Exercise text: Begin
= Ingrid Maria Wenner =

Swedish courtier (1731–1793)

Ingrid Maria Wenner, née Inger Marie Möller (1731–1793) was a Swedish (originally Danish) kammarfru of the queen consort of Sweden, Sophia Magdalena of Denmark. She was the confidant of the queen and played some part in the affair of the consummation of the marriage of King Gustav III of Sweden.

== Life ==
Reportedly, she was a member of the staff of Sophia Magdalena during her childhood in Denmark (though she is not confirmed as such until 1760), and belonged to her closest confidants. When Sophia Magdalena was to marry the Swedish crown prince in 1766, the future Gustav III, the marriage contract assured her the right to decide over her bedchamber staff, and to bring two Danes with her to Sweden. She chose three: her French teacher, Jeanne Rosselin, and her two Lady's maid: madam Hansen and Ingrid Maria Wenner.

In Sweden, the Danish chamber staff of Sophia Magdalena caused the first conflict between her and her spouse. Her mother-in-law, Louisa Ulrika of Prussia, accused them of being Danish spies. They did forward letters between Sophia Magdalena and the Danish ambassador, but this was mainly because Louisa Ulrika prevented him from seeing her, and he wished to give her advice as to accustom herself to the Swedish court. Crown prince Gustav supported his mother and attempted to have Sophia Magdalena send them back to Denmark. In 1770, she finally agreed to send first Rosselin and then Hansen back to Denmark. However, there was never any question of sending back Wenner, and Gustav III was forced to accept her presence at court until her death. He never liked her, claimed to find her ugly, and hated her Danish language.
Exercise text: End
Material shown: Begin
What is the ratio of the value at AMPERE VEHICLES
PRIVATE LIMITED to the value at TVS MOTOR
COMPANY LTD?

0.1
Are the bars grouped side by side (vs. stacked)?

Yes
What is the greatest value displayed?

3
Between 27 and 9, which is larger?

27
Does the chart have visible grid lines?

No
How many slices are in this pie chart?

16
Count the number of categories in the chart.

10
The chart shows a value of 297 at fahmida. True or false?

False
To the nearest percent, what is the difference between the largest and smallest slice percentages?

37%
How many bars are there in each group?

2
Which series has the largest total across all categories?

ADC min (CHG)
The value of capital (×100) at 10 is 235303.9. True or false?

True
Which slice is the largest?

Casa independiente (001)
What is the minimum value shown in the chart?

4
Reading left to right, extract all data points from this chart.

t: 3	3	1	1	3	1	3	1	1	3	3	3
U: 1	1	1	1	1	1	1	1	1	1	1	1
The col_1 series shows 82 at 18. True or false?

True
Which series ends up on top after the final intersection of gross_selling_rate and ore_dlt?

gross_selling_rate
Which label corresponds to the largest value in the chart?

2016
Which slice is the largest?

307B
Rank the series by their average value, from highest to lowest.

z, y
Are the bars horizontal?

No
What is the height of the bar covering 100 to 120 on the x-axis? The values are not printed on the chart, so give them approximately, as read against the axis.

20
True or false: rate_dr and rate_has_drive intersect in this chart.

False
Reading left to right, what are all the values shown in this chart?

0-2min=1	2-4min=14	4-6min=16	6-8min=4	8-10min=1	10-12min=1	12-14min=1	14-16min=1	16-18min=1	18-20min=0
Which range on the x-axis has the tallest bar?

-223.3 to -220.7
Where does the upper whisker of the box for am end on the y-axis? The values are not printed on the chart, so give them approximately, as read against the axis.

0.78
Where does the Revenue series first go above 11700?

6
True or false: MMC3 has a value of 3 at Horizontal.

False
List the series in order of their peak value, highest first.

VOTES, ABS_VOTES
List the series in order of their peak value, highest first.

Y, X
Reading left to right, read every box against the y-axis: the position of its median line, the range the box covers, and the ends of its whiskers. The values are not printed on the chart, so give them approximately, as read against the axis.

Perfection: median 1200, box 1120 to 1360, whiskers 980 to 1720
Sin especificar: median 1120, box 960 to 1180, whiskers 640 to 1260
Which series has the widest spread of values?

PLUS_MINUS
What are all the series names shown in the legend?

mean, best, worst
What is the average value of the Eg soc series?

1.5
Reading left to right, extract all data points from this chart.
Material shown: End
◆ **Things to do**:
• 1. In the text on Ingrid Maria Wenner, which three people did Sophia Magdalena choose to bring with her to Sweden?
• 2. Turn the paragraph beginning "In Sweden, the Danish chamber staff" from the text on Ingrid Maria Wenner into a list, keeping its main facts.

◆ **Expected responses**:
• 1. Her French teacher Jeanne Rosselin and her two lady's maids, madam Hansen and Ingrid Maria Wenner.

• 2.
- In Sweden, Sophia Magdalena's Danish chamber staff caused the first conflict between her and her husband.
- Her mother-in-law, Louisa Ulrika of Prussia, accused them of being Danish spies.
- They did pass letters between Sophia Magdalena and the Danish ambassador. This was mainly because Louisa Ulrika kept him from seeing her, and he wanted to advise her on adjusting to the Swedish court.
- Crown Prince Gustav sided with his mother and tried to have Sophia Magdalena send the staff back to Denmark.
- In 1770 she agreed to send back first Rosselin and then Hansen.
- Sending Wenner back was never in question, so Gustav III had to accept her at court until her death.
- He never liked her, said he found her ugly, and hated her Danish language.